A common approach to analysis & machine learning applied to audio is to use MelSpectrograms. In short, they are a numerical representation of a signal in both its time & frequency domain. I won't be detailing on the mathematical concepts behind it, but I do reccomend hevily to understand what they are before going on with the project. A good vulgarization can be found here: https://medium.com/analytics-vidhya/understanding-the-mel-spectrogram-fca2afa2ce53 In the article you will also find a link to a video from 3Blue1Brown on the Fourier Transform, an essential mathematical tool in the computation of a MelSpectrogram (highly recommended).
What we need to do is to compute the MelSpectrogram for every .wav file we have. To easily do this, we first generate metadata on the paths to each file, with the information on whether the sound is abnormal or not. The below class does exactly that and saves the metadata as .csv:
tuto/PreProcessing/metaPipeline.py
import pandas as pd
import os
import glob
class PipelineMeta():
def __init__(self):
"""
Initialize class with paths to normal/abnormal .wav files
"""
self.paths=[
"data0db/fan/id_00",
"data0db/fan/id_02",
"data0db/fan/id_04",
"data0db/fan/id_06",
"data6db/fan/id_00",
"data6db/fan/id_02",
"data6db/fan/id_04",
"data6db/fan/id_06",
"data66db/fan/id_00",
"data66db/fan/id_02",
"data66db/fan/id_04",
"data66db/fan/id_06",
]
def datasetGenerator(self,
targetDir,
normalDirName="normal",
abnormalDirName="abnormal",
ext="wav"):
"""
For a given path, define path to each .wav, noting information on normal/abnormal
input
targetDir: path to ind. machine
normalDirName: name for normal .wav files
abnormalDirName: name for abnormal .wav files
ext: extension for audio files
output
normalSet: pandas dataframe contaning file path to all normal .wav audio files of targetDir
abnormalSet: same as normalSet, but for abnormal .wav
"""
# 01 normal list generate
normalFiles = sorted(glob.glob(
os.path.abspath("{dir}/{normalDirName}/*.{ext}".format(dir=targetDir,
normalDirName=normalDirName,
ext=ext))))
normalLabels = False
# 02 abnormal list generate
abnormalFiles = sorted(glob.glob(
os.path.abspath("{dir}/{abnormalDirName}/*.{ext}".format(dir=targetDir,
abnormalDirName=abnormalDirName,
ext=ext))))
abnormalLabels = True
normalSet = pd.DataFrame({"filePath":normalFiles,"label":normalLabels})
abnormalSet = pd.DataFrame({"filePath":abnormalFiles,"label":abnormalLabels})
return normalSet, abnormalSet
def metaGenerator(self, save=False, metaFileName="Meta.csv"):
"""
Method to loop through all individual independent machines for all 3 types of added white noise
input
save: Boolean parameter to save output of method (metadata dataframe) as csv
metaFileName: name for .csv if save=True
output
meta: Dataframe containing filepaths to every .wav in given paths (self.paths from __init__)
"""
normalSet, abnormalSet = self.datasetGenerator(self.paths[0])
meta = normalSet.append(abnormalSet)
for path in self.paths[1:]:
normalSet, abnormalSet = self.datasetGenerator(path)
meta = meta.append(normalSet.append(abnormalSet))

[Saved entries]
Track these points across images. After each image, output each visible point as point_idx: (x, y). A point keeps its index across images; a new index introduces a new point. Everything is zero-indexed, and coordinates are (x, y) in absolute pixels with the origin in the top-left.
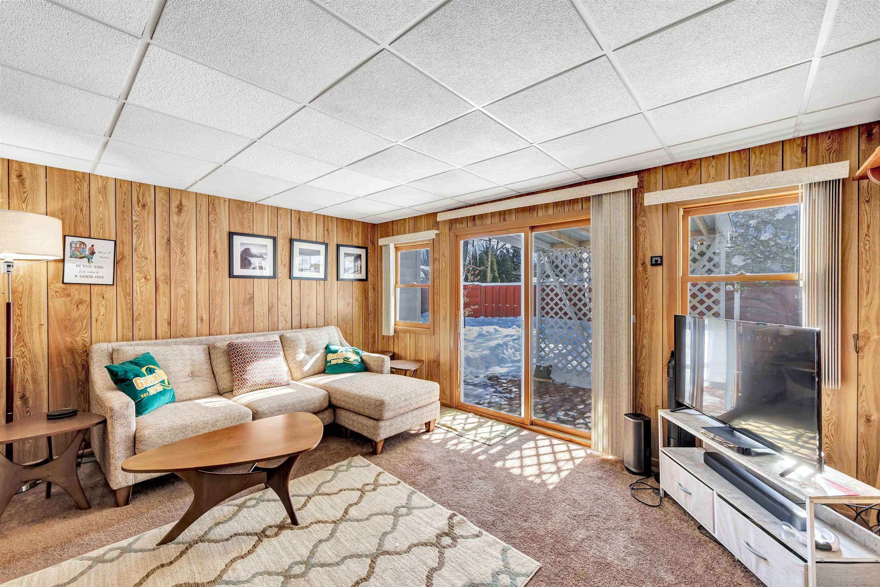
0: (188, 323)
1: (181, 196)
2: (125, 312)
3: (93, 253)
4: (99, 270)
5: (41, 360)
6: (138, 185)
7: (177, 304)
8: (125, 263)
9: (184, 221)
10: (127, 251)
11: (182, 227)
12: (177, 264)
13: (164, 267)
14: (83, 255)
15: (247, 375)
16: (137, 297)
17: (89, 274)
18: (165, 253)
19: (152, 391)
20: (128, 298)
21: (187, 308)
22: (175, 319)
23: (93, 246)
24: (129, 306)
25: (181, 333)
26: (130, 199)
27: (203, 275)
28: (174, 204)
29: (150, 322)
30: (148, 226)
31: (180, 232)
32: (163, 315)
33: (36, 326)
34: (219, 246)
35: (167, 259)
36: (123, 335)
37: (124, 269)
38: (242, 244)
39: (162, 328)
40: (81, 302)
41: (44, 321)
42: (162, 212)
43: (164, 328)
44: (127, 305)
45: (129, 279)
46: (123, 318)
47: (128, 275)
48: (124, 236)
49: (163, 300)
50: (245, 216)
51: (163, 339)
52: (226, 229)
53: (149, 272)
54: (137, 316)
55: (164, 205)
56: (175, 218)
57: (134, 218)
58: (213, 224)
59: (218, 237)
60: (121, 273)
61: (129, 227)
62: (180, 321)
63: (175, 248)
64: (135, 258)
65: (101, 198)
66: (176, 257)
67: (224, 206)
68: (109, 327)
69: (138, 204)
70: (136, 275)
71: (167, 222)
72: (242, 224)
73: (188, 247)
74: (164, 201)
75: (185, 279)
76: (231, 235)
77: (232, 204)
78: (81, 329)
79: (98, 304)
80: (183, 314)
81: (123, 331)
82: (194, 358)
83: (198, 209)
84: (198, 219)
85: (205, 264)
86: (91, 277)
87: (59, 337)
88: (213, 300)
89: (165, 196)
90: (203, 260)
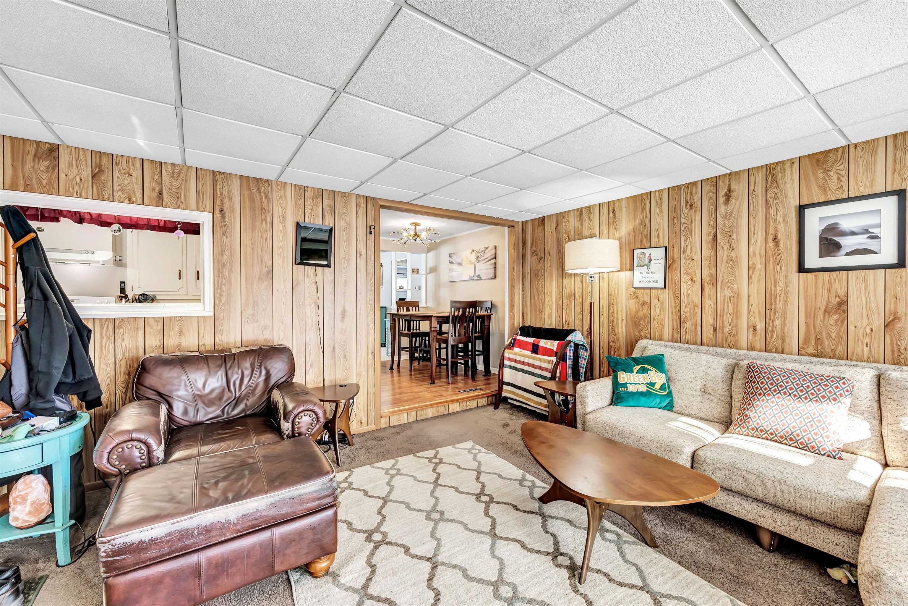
0: (737, 331)
1: (730, 181)
2: (674, 314)
3: (650, 261)
4: (654, 275)
5: (622, 347)
6: (687, 186)
7: (724, 309)
8: (675, 266)
9: (734, 208)
10: (676, 255)
11: (730, 217)
12: (724, 261)
13: (709, 267)
14: (644, 264)
15: (751, 411)
16: (685, 299)
17: (648, 280)
18: (711, 251)
19: (631, 389)
20: (677, 300)
21: (736, 314)
22: (721, 325)
23: (650, 254)
24: (678, 308)
25: (728, 342)
26: (679, 203)
27: (757, 273)
28: (722, 192)
29: (695, 325)
30: (695, 226)
31: (727, 223)
32: (709, 319)
33: (620, 321)
34: (781, 228)
35: (713, 258)
36: (673, 336)
37: (674, 272)
38: (821, 219)
39: (708, 333)
40: (644, 303)
41: (624, 318)
42: (709, 205)
43: (709, 334)
44: (676, 307)
45: (678, 281)
46: (673, 320)
47: (677, 278)
48: (674, 241)
49: (708, 302)
50: (831, 173)
51: (708, 346)
52: (794, 203)
53: (695, 274)
54: (684, 318)
55: (711, 197)
56: (722, 209)
57: (683, 221)
58: (772, 202)
59: (780, 218)
60: (672, 277)
61: (678, 231)
62: (727, 329)
63: (722, 244)
64: (683, 261)
65: (658, 211)
66: (723, 255)
67: (791, 172)
68: (663, 327)
69: (686, 205)
70: (684, 277)
71: (713, 216)
72: (824, 189)
73: (737, 239)
74: (710, 194)
75: (733, 278)
76: (801, 209)
77: (806, 163)
78: (644, 326)
79: (655, 305)
80: (730, 319)
81: (673, 332)
82: (708, 371)
83: (752, 188)
84: (751, 202)
85: (760, 257)
86: (649, 282)
87: (632, 331)
88: (771, 304)
89: (712, 188)
90: (757, 252)
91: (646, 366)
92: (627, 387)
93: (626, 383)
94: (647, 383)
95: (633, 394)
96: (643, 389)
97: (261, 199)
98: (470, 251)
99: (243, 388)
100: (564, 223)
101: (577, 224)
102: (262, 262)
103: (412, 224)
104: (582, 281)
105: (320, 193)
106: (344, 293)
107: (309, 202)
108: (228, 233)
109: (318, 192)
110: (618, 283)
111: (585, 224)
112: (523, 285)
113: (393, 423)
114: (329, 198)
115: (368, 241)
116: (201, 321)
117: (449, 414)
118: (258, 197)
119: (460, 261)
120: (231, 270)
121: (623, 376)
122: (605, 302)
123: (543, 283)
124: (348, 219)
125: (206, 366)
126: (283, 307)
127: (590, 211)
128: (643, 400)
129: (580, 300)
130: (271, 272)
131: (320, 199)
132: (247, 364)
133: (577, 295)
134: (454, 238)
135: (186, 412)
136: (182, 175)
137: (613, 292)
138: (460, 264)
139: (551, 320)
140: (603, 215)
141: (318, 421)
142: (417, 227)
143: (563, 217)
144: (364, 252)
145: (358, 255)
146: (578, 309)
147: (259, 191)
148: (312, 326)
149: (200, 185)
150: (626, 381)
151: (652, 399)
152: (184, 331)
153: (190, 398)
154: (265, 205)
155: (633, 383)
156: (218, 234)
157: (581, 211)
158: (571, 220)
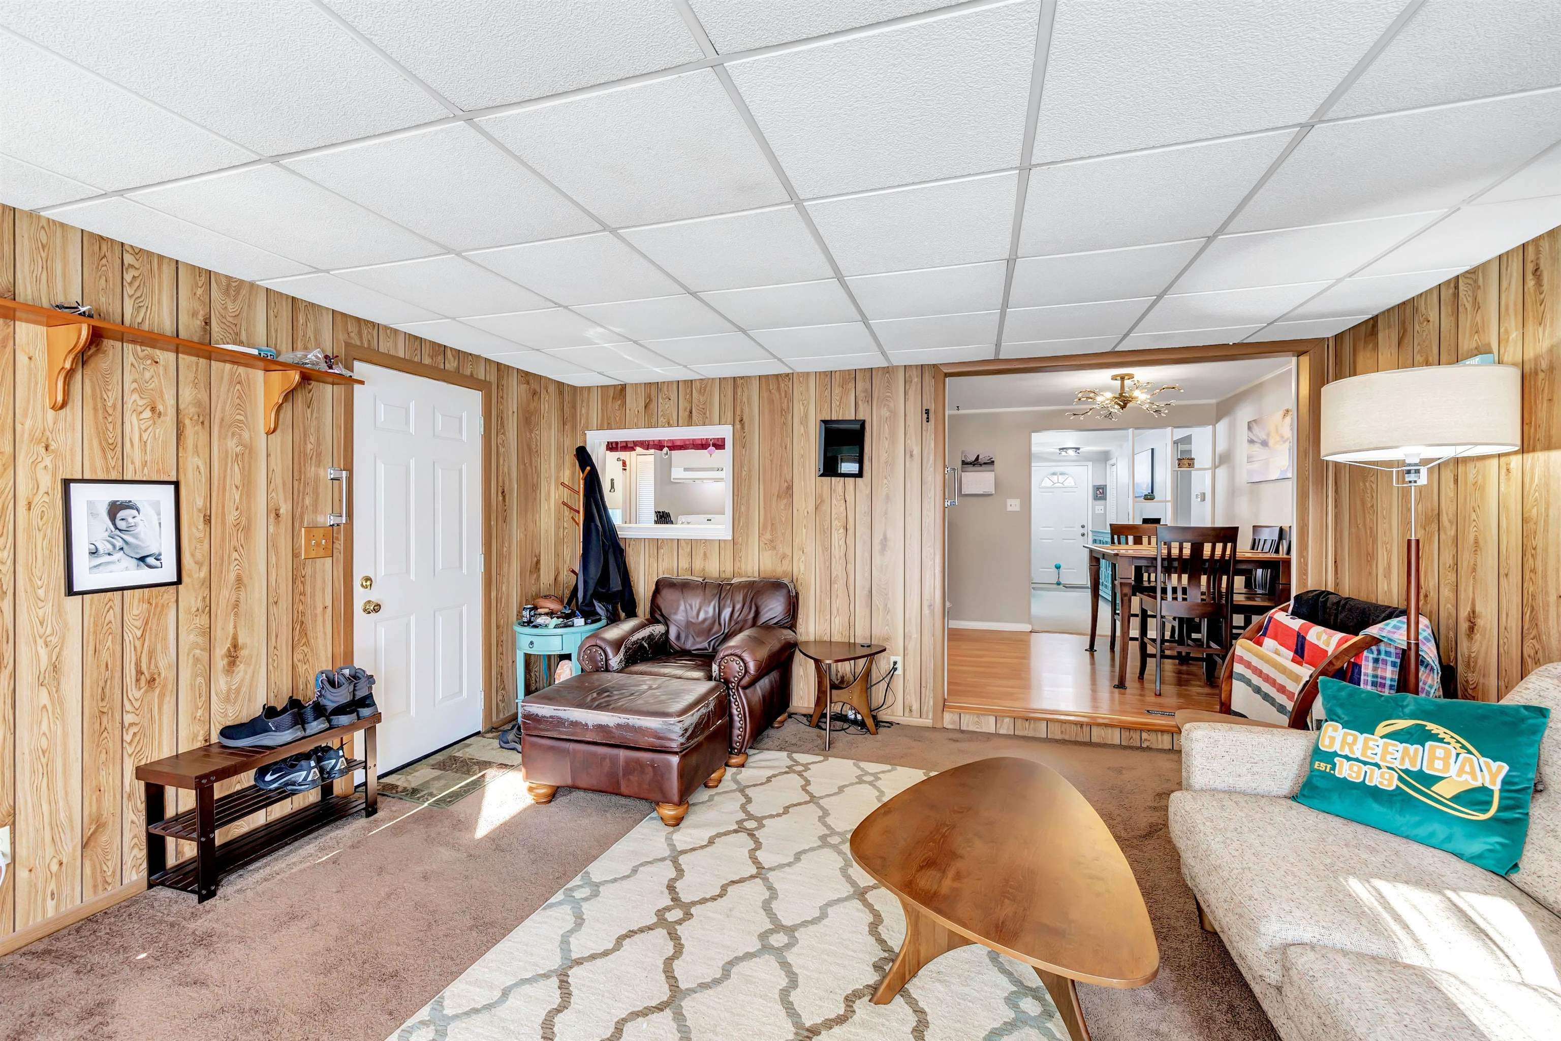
91: (1430, 726)
92: (1334, 765)
93: (1335, 754)
94: (1406, 772)
95: (1346, 785)
96: (1387, 781)
97: (781, 398)
98: (1281, 413)
99: (733, 623)
100: (1417, 327)
101: (1447, 323)
102: (781, 475)
103: (1114, 378)
104: (1456, 481)
105: (851, 376)
106: (886, 513)
107: (837, 391)
108: (747, 445)
109: (849, 375)
110: (1547, 485)
111: (1466, 322)
112: (1336, 491)
113: (968, 725)
114: (864, 380)
115: (924, 433)
116: (722, 545)
117: (1090, 744)
118: (778, 396)
119: (1264, 437)
120: (749, 486)
121: (1334, 734)
122: (1513, 541)
123: (1374, 486)
124: (892, 405)
125: (702, 593)
126: (804, 530)
127: (1476, 281)
128: (1376, 809)
129: (1453, 533)
130: (790, 488)
131: (852, 385)
132: (739, 598)
133: (1444, 519)
134: (1257, 386)
135: (678, 637)
136: (708, 389)
137: (1535, 511)
138: (1265, 444)
139: (1389, 584)
140: (1508, 288)
141: (746, 671)
142: (1127, 382)
143: (1415, 310)
144: (916, 451)
145: (908, 456)
146: (1447, 559)
147: (779, 389)
148: (840, 558)
149: (722, 395)
150: (1336, 748)
151: (1417, 819)
152: (708, 555)
153: (683, 624)
154: (785, 405)
155: (1357, 760)
156: (738, 447)
157: (1457, 287)
158: (1433, 315)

**WORK INSTRUCTIONS:**
1. Which channel made the video on the Fourier Transform that the MelSpectrogram tutorial says the linked article points to?
2. Write out the stretch of the MelSpectrogram tutorial from "A common approach" through "MelSpectrogram (highly recommended).".
3. Continue the MelSpectrogram tutorial from where it stops.
The items under Saved entries are separate material with no connection to the MelSpectrogram tutorial.

**OUTPUTS IN ORDER:**
1. 3Blue1Brown

2.
A common approach to analysis & machine learning applied to audio is to use MelSpectrograms. In short, they are a numerical representation of a signal in both its time & frequency domain. I won't be detailing on the mathematical concepts behind it, but I do reccomend hevily to understand what they are before going on with the project. A good vulgarization can be found here: https://medium.com/analytics-vidhya/understanding-the-mel-spectrogram-fca2afa2ce53 In the article you will also find a link to a video from 3Blue1Brown on the Fourier Transform, an essential mathematical tool in the computation of a MelSpectrogram (highly recommended).

3.
if save:
meta.to_csv(metaFileName, index=0)
return meta
def __str__(self):
return 'class to retrieve filepath and sound type metadata and save as Pandas dataframe'
if __name__=='__main__':
meta=PipelineMeta()
meta.metaGenerator(save=True)
We also provide some script to investigate the characteristics of the .wav files:
tuto/PreProcessing/soundCharacteristics.py
import struct
import pandas as pd
from metaPipeline import PipelineMeta
class WavFileHelper(PipelineMeta):
def __init__(self, metaFileName='Meta.csv'):
"""
Initialize class, try to load meta.csv containing filepath metadata
Upon failure inherit from PipelineMeta() and generate missing metadata
input
metaFileName: Name of saved metadata dataframe
"""
try:
self.wavMeta = pd.read_csv(metaFileName)
except Exception as e:
print(e, "\n", "meta.csv does not exist, generating it.")
super().__init__()
metaObj = PipelineMeta()
self.wavMeta = metaObj.metaGenerator(save=True)
def FileProperties(self, filename):
"""
Using struct library extract basic properties of given .wav file.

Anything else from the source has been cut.